Haftalar öncesinden anlam kazanan bu karşılaşmanın atmosferi, sadece bir futbol maçından ibaret değildi. Sivasspor yönetiminin Gazze’ye destek amacıyla Yiğidoları tribünlere davet etmesi örnek bir davranıştı. Ancak tribünlerdeki bu anlamlı birlikteliğe saha içinde aynı karşılığı veremeyen bir Sivasspor izledik.
Rakip, savunma disiplini yüksek ve kompakt oyun yapısıyla ligin en dirençli takımlarından biriydi. Ancak sadece savunma anlamında. Buna karşılık hücum organizasyonlarında kronikleşmiş üretkenlik sorunu yaşayan Sivasspor’un işi baştan zordu. Nitekim öyle de oldu; maçın senaryosu, başlama düdüğüyle birlikte “beraberliğe giden” bir tablo çizdi.
Savunma hattı genel anlamda konsantre ve blok halinde hareket ederken, orta saha hattı bu maçta biraz yumuşak profillerden oluştu. Hücum hattı ise ne yazık ki beklendiği gibi… Alışageldiğimiz düşük tempo, final paslarındaki isabetsizlik ve üçüncü bölgedeki organizasyon eksikliği bir kez daha sahne aldı.
Topa sahip olma oranlarında üstünlük kuran Sivasspor, pozisyon üretme ve sonlandırma becerisi açısından sınıfta kaldı. Rakip Serik, iki pası üst üste yapamamasına rağmen savunma hattını kompakt tutarak alanları kapattı, buna karşın Sivasspor’un hücum varyasyonları üretmekte zorlanması skoru tayin eden temel unsur oldu. Hücumda “kalite eksikliği” artık bireysel hata seviyesinden çıkmış, sistemsel bir soruna dönüşmüş durumda.
Maçın kırılma anı ise Appindangoye’nin savunma arkası uzun topunda Ethemi kaleciyle karşı karşıya bıraktığı ve değerlendiremediği pozisyondu. Böylesine düşük tempolu, kısır geçen maçlarda bu tip fırsatlar maçın kaderini değiştirir. Ancak Sivasspor bu fırsatı da elinin tersiyle itti.
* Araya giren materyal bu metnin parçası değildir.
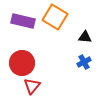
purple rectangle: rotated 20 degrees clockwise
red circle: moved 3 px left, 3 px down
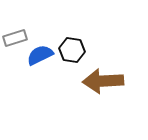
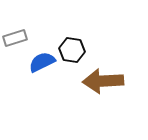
blue semicircle: moved 2 px right, 7 px down
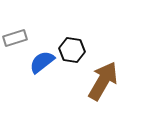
blue semicircle: rotated 12 degrees counterclockwise
brown arrow: rotated 123 degrees clockwise
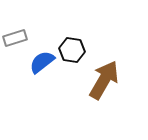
brown arrow: moved 1 px right, 1 px up
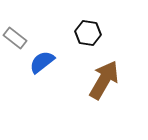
gray rectangle: rotated 55 degrees clockwise
black hexagon: moved 16 px right, 17 px up
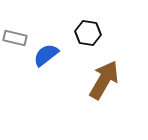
gray rectangle: rotated 25 degrees counterclockwise
blue semicircle: moved 4 px right, 7 px up
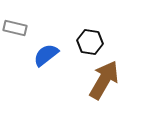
black hexagon: moved 2 px right, 9 px down
gray rectangle: moved 10 px up
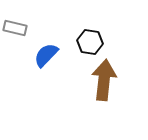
blue semicircle: rotated 8 degrees counterclockwise
brown arrow: rotated 24 degrees counterclockwise
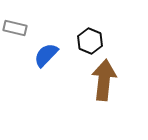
black hexagon: moved 1 px up; rotated 15 degrees clockwise
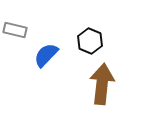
gray rectangle: moved 2 px down
brown arrow: moved 2 px left, 4 px down
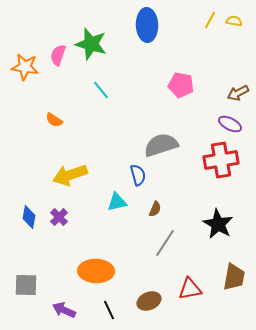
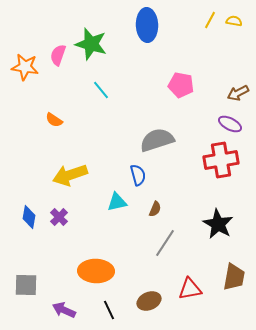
gray semicircle: moved 4 px left, 5 px up
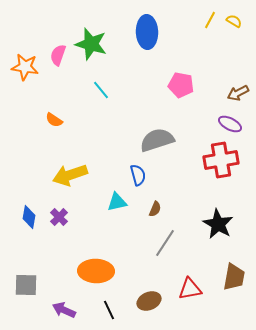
yellow semicircle: rotated 21 degrees clockwise
blue ellipse: moved 7 px down
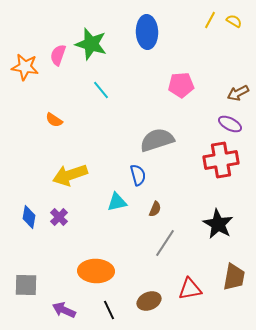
pink pentagon: rotated 15 degrees counterclockwise
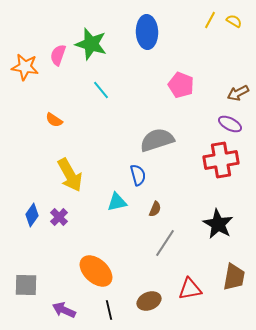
pink pentagon: rotated 25 degrees clockwise
yellow arrow: rotated 100 degrees counterclockwise
blue diamond: moved 3 px right, 2 px up; rotated 25 degrees clockwise
orange ellipse: rotated 40 degrees clockwise
black line: rotated 12 degrees clockwise
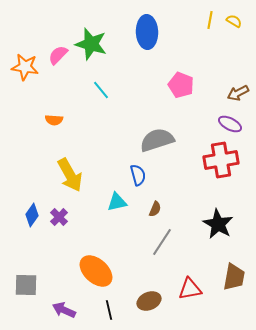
yellow line: rotated 18 degrees counterclockwise
pink semicircle: rotated 25 degrees clockwise
orange semicircle: rotated 30 degrees counterclockwise
gray line: moved 3 px left, 1 px up
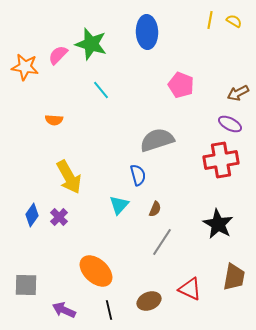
yellow arrow: moved 1 px left, 2 px down
cyan triangle: moved 2 px right, 3 px down; rotated 35 degrees counterclockwise
red triangle: rotated 35 degrees clockwise
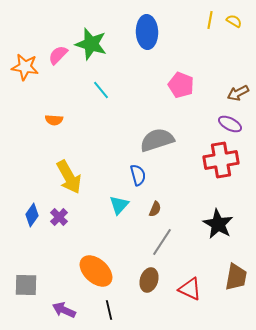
brown trapezoid: moved 2 px right
brown ellipse: moved 21 px up; rotated 50 degrees counterclockwise
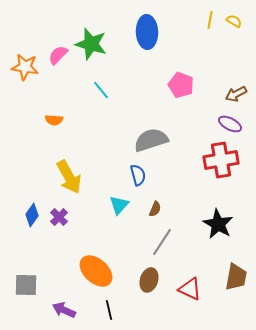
brown arrow: moved 2 px left, 1 px down
gray semicircle: moved 6 px left
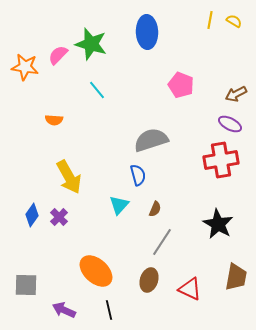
cyan line: moved 4 px left
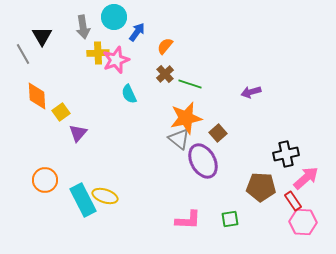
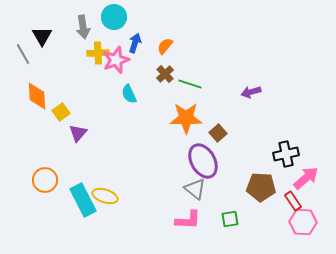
blue arrow: moved 2 px left, 11 px down; rotated 18 degrees counterclockwise
orange star: rotated 12 degrees clockwise
gray triangle: moved 16 px right, 50 px down
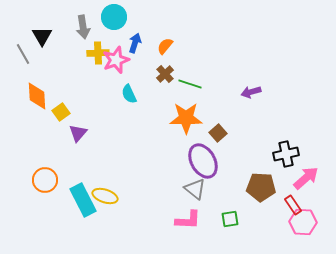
red rectangle: moved 4 px down
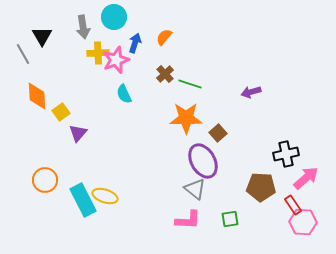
orange semicircle: moved 1 px left, 9 px up
cyan semicircle: moved 5 px left
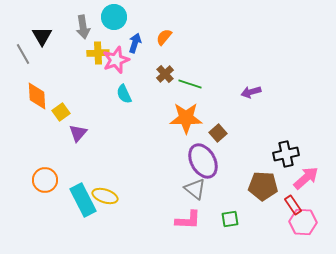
brown pentagon: moved 2 px right, 1 px up
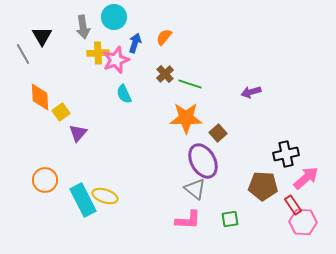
orange diamond: moved 3 px right, 1 px down
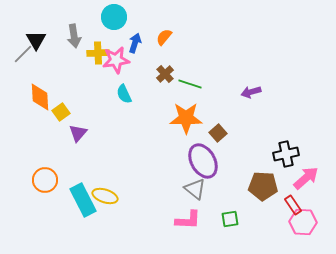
gray arrow: moved 9 px left, 9 px down
black triangle: moved 6 px left, 4 px down
gray line: rotated 75 degrees clockwise
pink star: rotated 12 degrees clockwise
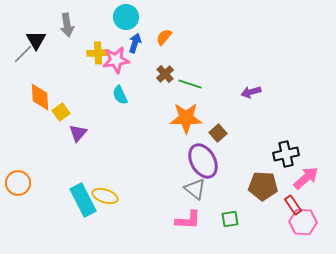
cyan circle: moved 12 px right
gray arrow: moved 7 px left, 11 px up
cyan semicircle: moved 4 px left, 1 px down
orange circle: moved 27 px left, 3 px down
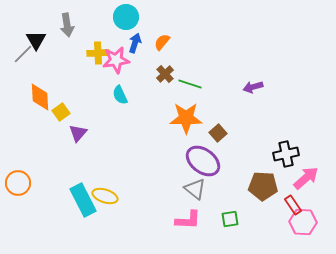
orange semicircle: moved 2 px left, 5 px down
purple arrow: moved 2 px right, 5 px up
purple ellipse: rotated 24 degrees counterclockwise
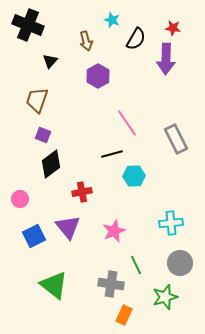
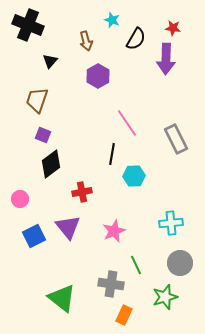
black line: rotated 65 degrees counterclockwise
green triangle: moved 8 px right, 13 px down
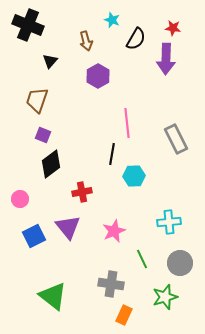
pink line: rotated 28 degrees clockwise
cyan cross: moved 2 px left, 1 px up
green line: moved 6 px right, 6 px up
green triangle: moved 9 px left, 2 px up
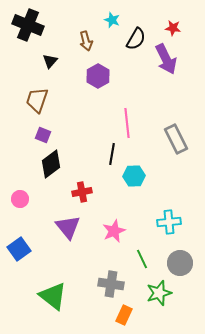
purple arrow: rotated 28 degrees counterclockwise
blue square: moved 15 px left, 13 px down; rotated 10 degrees counterclockwise
green star: moved 6 px left, 4 px up
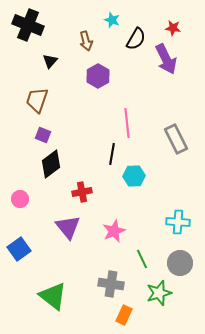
cyan cross: moved 9 px right; rotated 10 degrees clockwise
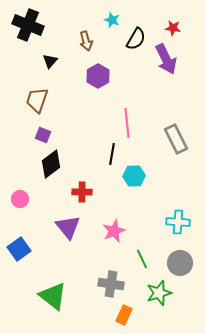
red cross: rotated 12 degrees clockwise
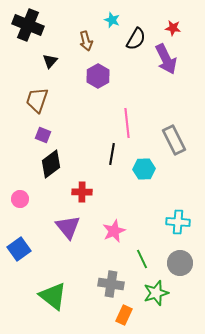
gray rectangle: moved 2 px left, 1 px down
cyan hexagon: moved 10 px right, 7 px up
green star: moved 3 px left
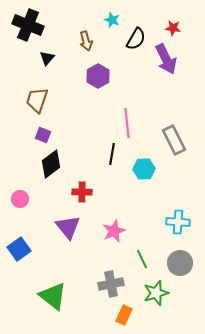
black triangle: moved 3 px left, 3 px up
gray cross: rotated 20 degrees counterclockwise
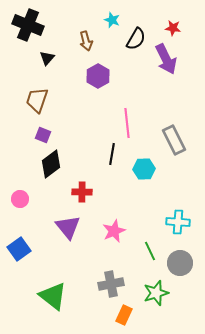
green line: moved 8 px right, 8 px up
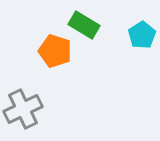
Son bölümde tribünlerden yükselen “Osman Hoca istifa” sesleri sürpriz değil. Taraftar oyuna bakıyor, rakibe bakıyor, sonuç hâlâ gelmiyorsa tepkisini gösterir ve her koşulda haklıdır. Zira bu takımın artık bahaneleri tükendi. Bu ligde iyi oyundan ziyade bireysel beceriler, skor üretme becerisi ve anı değerlendirme refleksi ön plandadır. Sivasspor ise ne bireysel yeteneklerle fark yaratabiliyor ne de yakaladığı az sayıdaki fırsatı gole çevirebiliyor.
“Bu sezon saç baş yolarız” sözünü doğrularcasına, her hafta benzer bir tablo izliyoruz. Bu ligin dinamikleri belli; kazandığında üst sıralara tırmanırsın, puan kaybedersen düşme hattının soğuk nefesini hissedersin. Ama bu gerçek, takımın sahada umut vermesi gerektiği gerçeğini değiştirmiyor.
Özetle, Sivasspor’un sorunu artık sadece gol atamamak değil; planlı hücum varyasyonlarından yoksun olması, ceza sahası içi etkinliğini bir türlü artıramaması ve fırsatları değerlendirememesi. Oyunu yöneten, yönettiren bir yapıya kavuşmak zorundalar. Aksi takdirde, iyi kapanan her rakip karşısında benzer puan kayıpları kaçınılmaz olur.
Bu ligde iyi oyuna değil, sonuca yazılan puanlara bakılır. Ve Sivasspor için o puanlar, her geçen hafta biraz daha zorlaşıyor gibi.